1947 wurde Heidegger vom Zürcher Psychotherapeuten Medard Boss kontaktiert, woraus eine lebenslange Freundschaft erwuchs. Er hielt die Zollikoner Seminare im Hause von Medard Boss von 1959 bis 1969, wobei er Schweizer Psychiater in der Daseinsanalytik unterrichtete. In Frankreich verband ihn eine enge Freundschaft mit Jean Beaufret. 1955 lernte René Char den deutschen Philosophen Martin Heidegger in Paris kennen. René Char lud Heidegger mehrfach zu Reisen in die Provence ein. So kam es zu den Seminaren in Le Thor 1966, 1968, 1969 und in Zähringen 1973, einem Austausch der Dichter und Denker (Band 15 der Gesamtausgabe).

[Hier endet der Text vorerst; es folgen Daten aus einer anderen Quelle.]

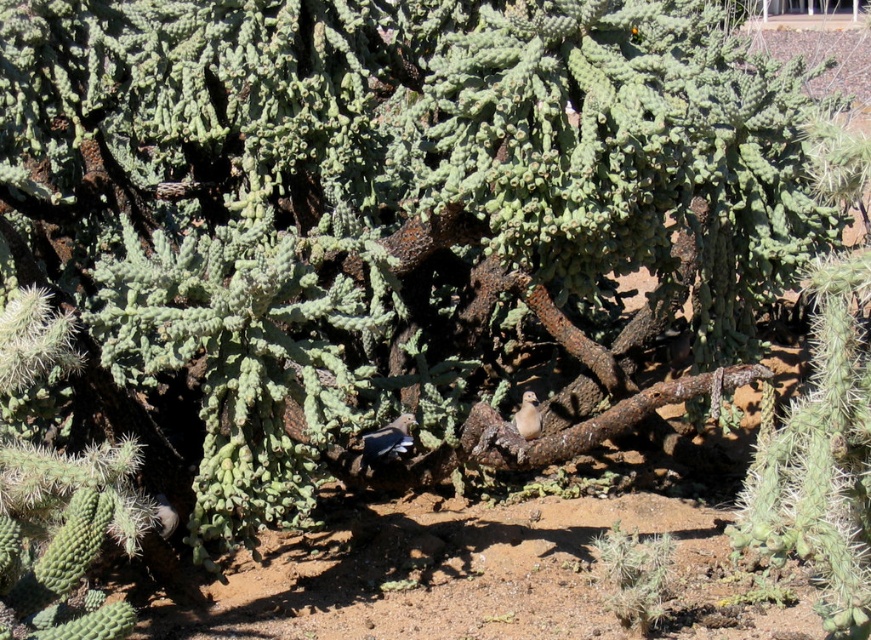
Question: Which of the following is the farthest from the observer?

Choices:
 (A) dark gray feathers at center
 (B) rusty metal branch at center

Answer: (A)

Question: Can you confirm if dark gray feathers at center is positioned below light brown feathered bird at center?

Choices:
 (A) yes
 (B) no

Answer: (A)

Question: Which point is closer to the camera?

Choices:
 (A) light brown feathered bird at center
 (B) dark gray feathers at center
 (C) rusty metal branch at center

Answer: (C)

Question: Which object is closer to the camera taking this photo?

Choices:
 (A) light brown feathered bird at center
 (B) dark gray feathers at center

Answer: (B)

Question: Is rusty metal branch at center thinner than dark gray feathers at center?

Choices:
 (A) yes
 (B) no

Answer: (B)

Question: Considering the relative positions of rusty metal branch at center and light brown feathered bird at center in the image provided, where is rusty metal branch at center located with respect to light brown feathered bird at center?

Choices:
 (A) below
 (B) above

Answer: (B)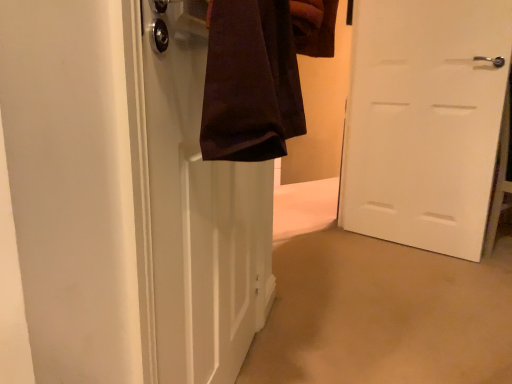
Where is `white matte door at center`? This screenshot has height=384, width=512. white matte door at center is located at coordinates (424, 121).

This screenshot has height=384, width=512. What do you see at coordinates (424, 121) in the screenshot?
I see `white matte door at center` at bounding box center [424, 121].

This screenshot has width=512, height=384. Identify the location of white matte door at center. (424, 121).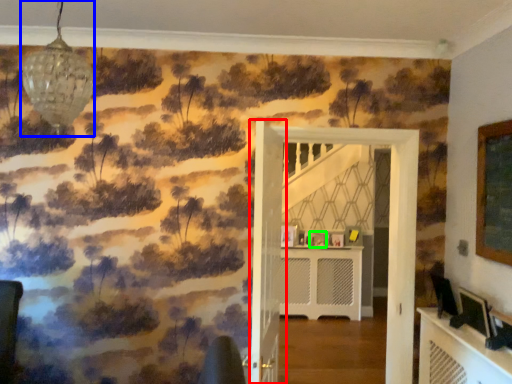
Question: Based on their relative distances, which object is farther from door (highlighted by a red box)? Choose from light fixture (highlighted by a blue box) and picture frame (highlighted by a green box).

Choices:
 (A) light fixture
 (B) picture frame

Answer: (B)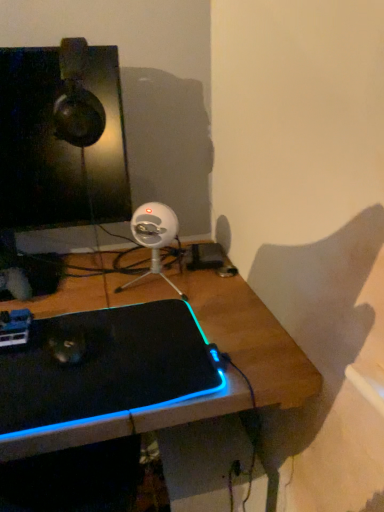
Question: Considering the positions of white plastic webcam at center and black matte laptop at center in the image, is white plastic webcam at center wider or thinner than black matte laptop at center?

Choices:
 (A) thin
 (B) wide

Answer: (A)

Question: From a real-world perspective, relative to black matte laptop at center, is white plastic webcam at center vertically above or below?

Choices:
 (A) below
 (B) above

Answer: (B)

Question: Which object is the closest to the matte black monitor at upper left?

Choices:
 (A) black matte laptop at center
 (B) white plastic webcam at center

Answer: (B)

Question: Considering the real-world distances, which object is farthest from the white plastic webcam at center?

Choices:
 (A) black matte laptop at center
 (B) matte black monitor at upper left

Answer: (A)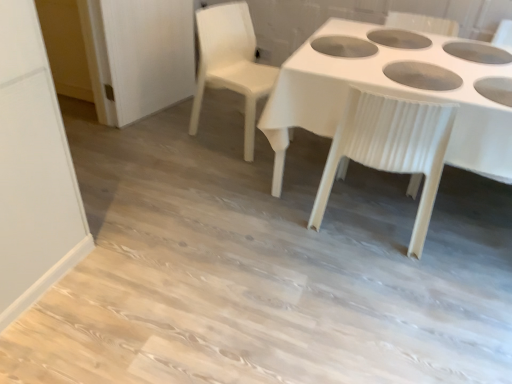
Question: Which is correct: white plastic chair at center, arranged as the 1th chair when viewed from the right, is inside white plastic table at center, or outside of it?

Choices:
 (A) outside
 (B) inside

Answer: (B)

Question: Would you say white plastic chair at center, the second chair positioned from the left, is to the left or to the right of white plastic table at center in the picture?

Choices:
 (A) right
 (B) left

Answer: (B)

Question: Which object is positioned closest to the white plastic chair at center, the second chair positioned from the left?

Choices:
 (A) white plastic table at center
 (B) white plastic chair at upper center, positioned as the second chair in right-to-left order

Answer: (A)

Question: Which of these objects is positioned closest to the white plastic table at center?

Choices:
 (A) white plastic chair at upper center, the first chair from the left
 (B) white plastic chair at center, arranged as the 1th chair when viewed from the right

Answer: (B)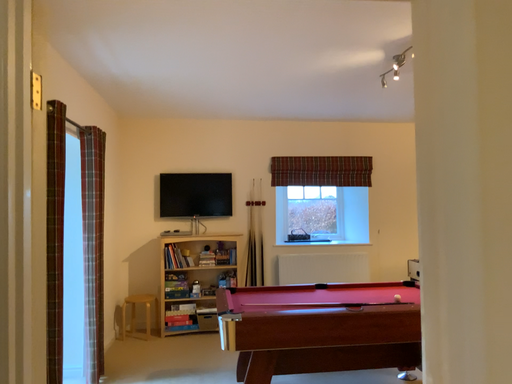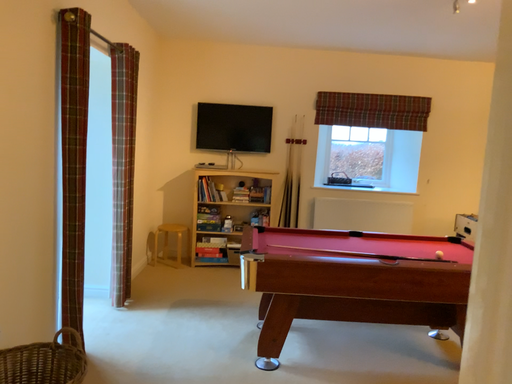
Question: How did the camera likely rotate when shooting the video?

Choices:
 (A) rotated upward
 (B) rotated downward

Answer: (B)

Die Wirkung Heideggers war jedoch nicht nur auf die benachbarten Länder intensiv, sondern weltweit, zu erwähnen sind auch die zahlreichen Übersetzungen von „Sein und Zeit“ in japanisch. Auch bei den östlichen Philosophen hinterließ Heidegger eine dauerhafte Wirkung[17]. Hannah Arendt unterstützte die Herausgabe seines Werkes in den USA. Zum 500-Jahres-Jubiläum der Albert-Ludwigs-Universität Freiburg 1957 hielt er den Festvortrag „Der Satz der Identität“. Neben dem erwähnten „Spiegel“-Interview gab er auch vereinzelt Fernsehinterviews. Bedeutsam für ihn waren Reisen nach Griechenland 1962 und 1967, die Reisen nach Italien 1952 und 1963 mit Medard Boss sowie seine wiederholten Ferien in der Lenzerheide bei letzterem. Am 26. Mai 1976 starb Heidegger in Freiburg, seinem Wunsch entsprechend wurde er am 28. Mai 1976 in seinem Geburtsort Meßkirch beigesetzt.

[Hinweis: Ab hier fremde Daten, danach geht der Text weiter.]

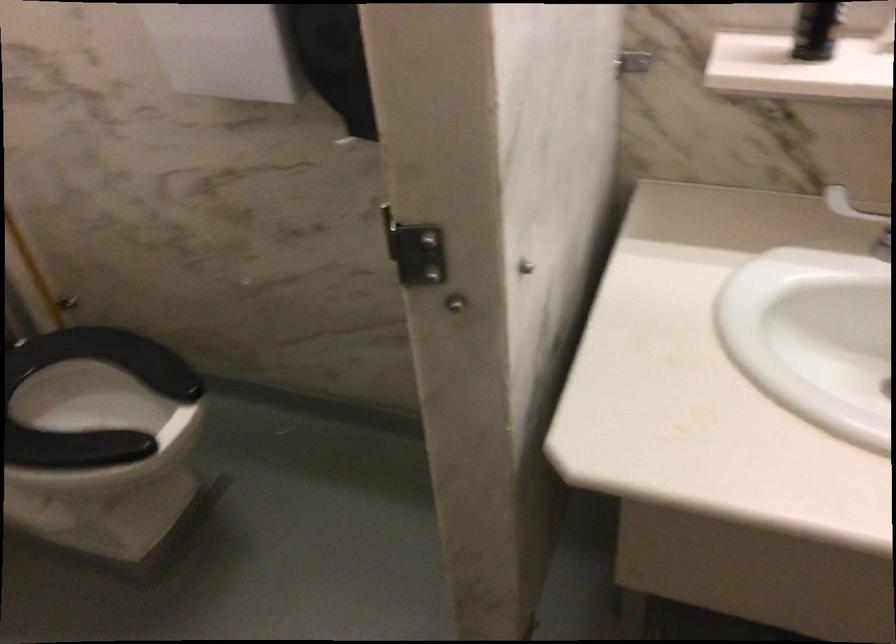
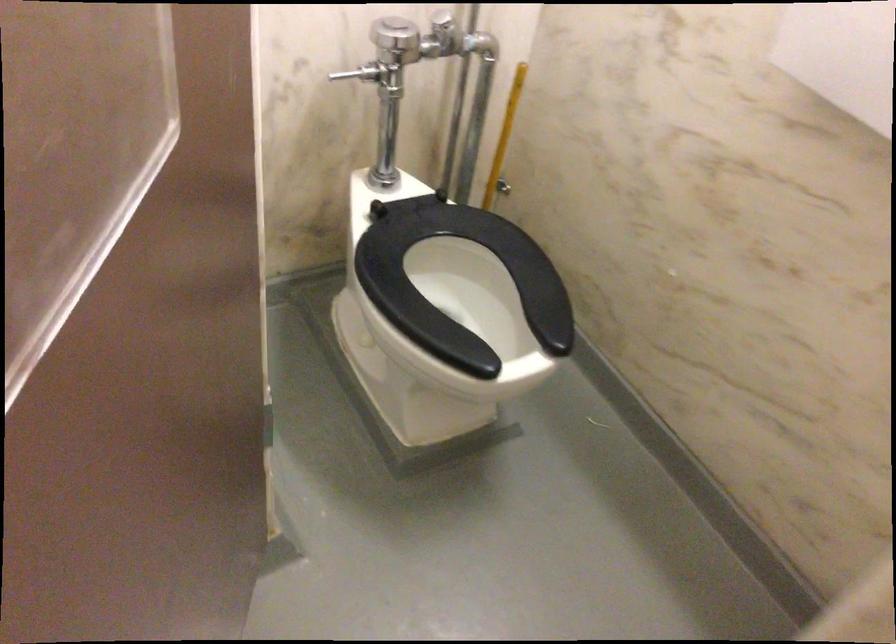
The point at (88, 397) is marked in the first image. Where is the corresponding point in the second image?

(461, 285)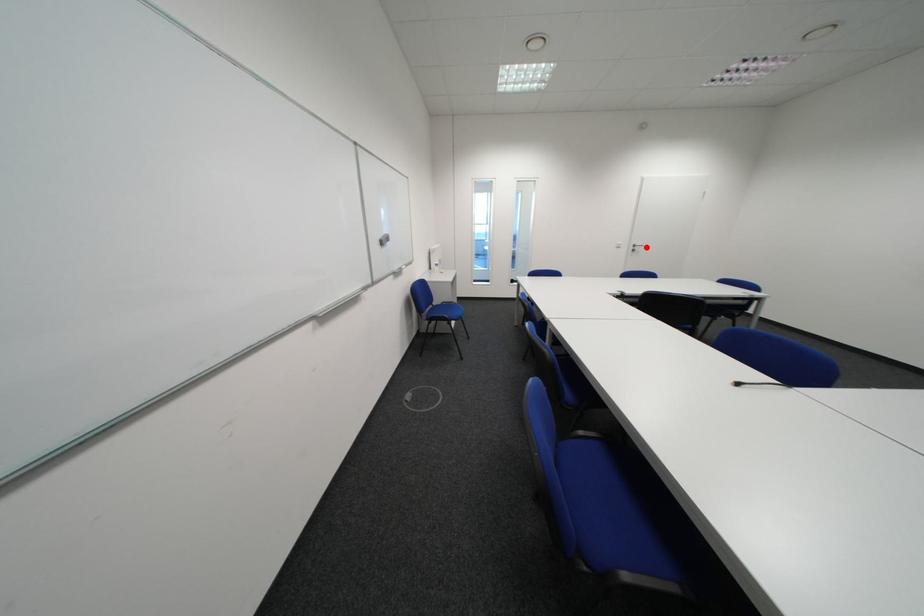
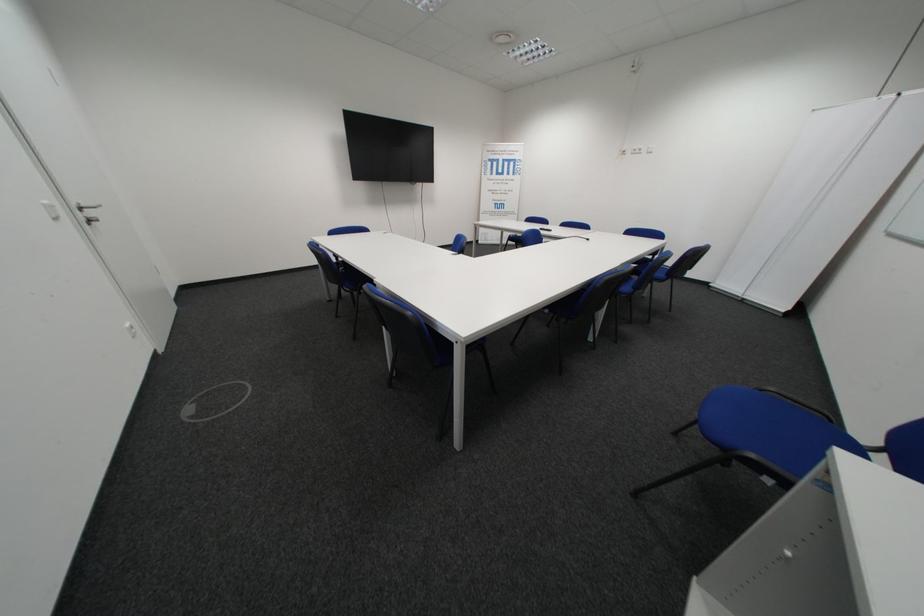
Where in the second image is the point corresponding to the highlighted location from the first image?

(93, 209)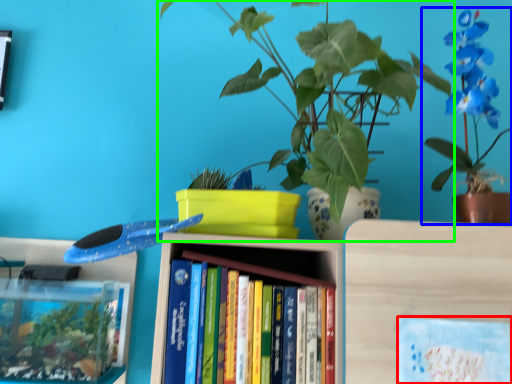
Question: Which object is the farthest from book cover (highlighted by a red box)? Choose among these: houseplant (highlighted by a blue box) or houseplant (highlighted by a green box).

Choices:
 (A) houseplant
 (B) houseplant

Answer: (B)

Heidegger war davon überzeugt, dass die verstehende Aneignung eines denkerischen Werkes sich an dessen Inhalten zu vollziehen hat – die Person des Denkers tritt somit in den Hintergrund. Daher sind biographische Daten äußerst spärlich und vieles ist nur durch Briefe oder Berichte von Zeitgenossen zu erschließen. Heidegger selbst eröffnete eine Vorlesung über Aristoteles mit den Worten: „Aristoteles wurde geboren, arbeitete und starb. Wenden wir uns also seinem Denken zu.“ Es wäre wohl im Sinne Heideggers, dies auch über ihn zu sagen.

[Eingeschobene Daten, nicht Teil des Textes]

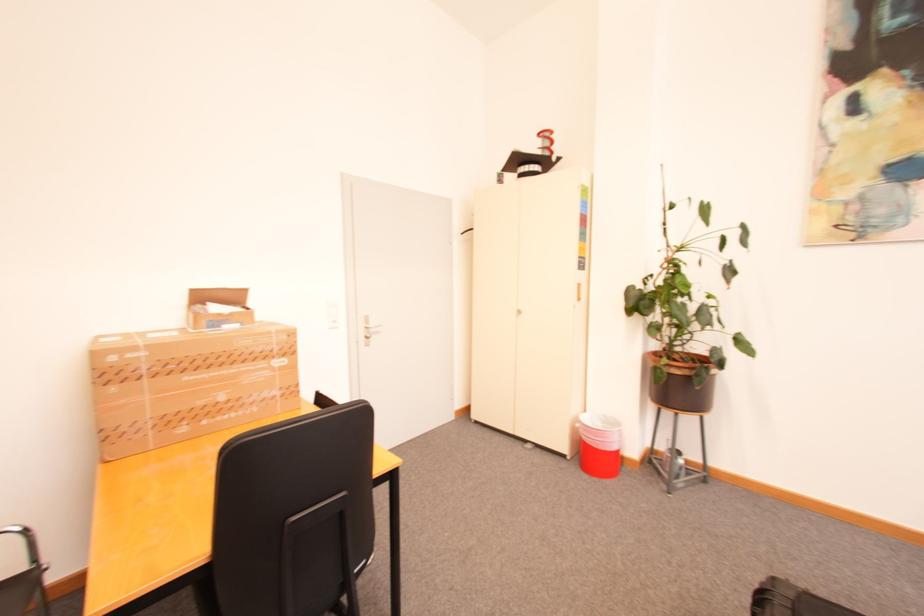
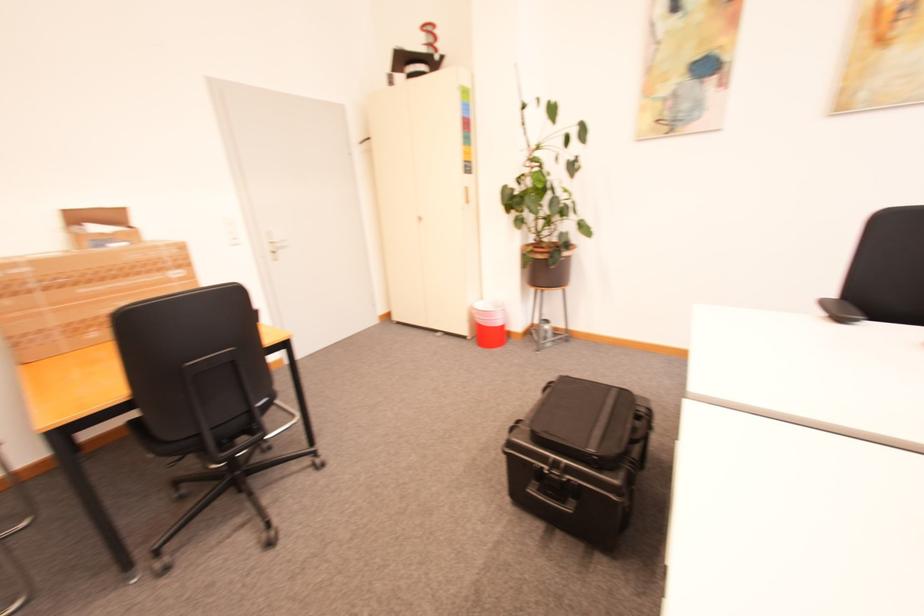
Which direction would the cameraman need to move to produce the second image?

The cameraman walked toward right, backward.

Überblick: Heideggers Denkweg
„Denn es ist nicht Heideggers Philosophie – von der man mit Recht fragen kann, ob es sie überhaupt gibt – sondern Heideggers Denken, das so entscheidend die geistige Physiognomie des Jahrhunderts mitbestimmt hat. Dies Denken hat eine nur ihm eigene, bohrende Qualität (…)“[18] So zumindest bringt Hannah Arendt in einer Rede zu Heideggers achtzigstem Geburtstag, dessen besondere Stellung unter den Philosophen des zwanzigsten Jahrhunderts zum Ausdruck. Heidegger selbst hat ebenso daraufhin gewiesen, dass sein Denken nicht als Kanon von Meinungen aufzufassen ist. In hinterlassenen Aufzeichnungen für ein nicht mehr fertig gewordenes Vorwort seiner Gesamtausgabe schreibt Heidegger: „Die Gesamtausgabe soll auf verschiedene Weise zeigen: ein Unterwegs im Wegfeld des sich wandelnden Fragens der mehrdeutigen Seinsfrage. Die Gesamtausgabe soll dadurch anleiten, die Frage aufzunehmen, mitzufragen und vor allem dann fragender zu fragen.“[19] Gleichwohl bleibt trotz dieser im Fragen angelegten Offenheit der Zugang zu Heideggers Werk überaus schwierig. Dies liegt nicht zuletzt an Heideggers eigentümlicher, wortschöpferischer Sprache. So muss der Leser sich zunächst das Heideggersche Vokabular aneignen, ja zum Bewohner dieses Diskurses werden, wenn er sich anschließend gleichsam von Innen mit dem Heideggerschen Denken beschäftigen möchte. Dolf Sternberger kritisiert genau dies: Auf Heidegger kann man nur mit Heidegger antworten.[20]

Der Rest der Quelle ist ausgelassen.